• Stored data entries:
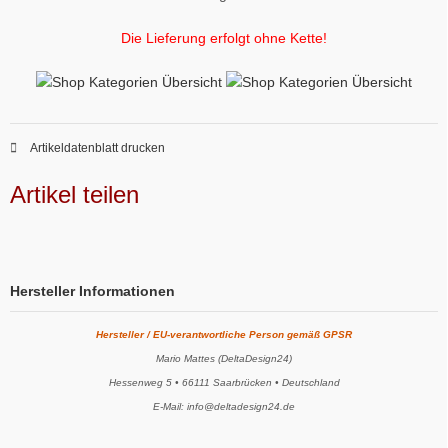
Die Lieferung erfolgt ohne Kette!
Artikeldatenblatt drucken
Artikel teilen
Hersteller Informationen
Hersteller / EU-verantwortliche Person gemäß GPSR
Mario Mattes (DeltaDesign24)
Hessenweg 5 • 66111 Saarbrücken • Deutschland
E-Mail: info@deltadesign24.de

• Aim of the exercise:
Reproduce the text lines of the records above verbatim, leaving out the pictures.

• Answer space:
Die Lieferung erfolgt ohne Kette!
Artikeldatenblatt drucken
Artikel teilen
Hersteller Informationen
Hersteller / EU-verantwortliche Person gemäß GPSR
Mario Mattes (DeltaDesign24)
Hessenweg 5 • 66111 Saarbrücken • Deutschland
E-Mail: info@deltadesign24.de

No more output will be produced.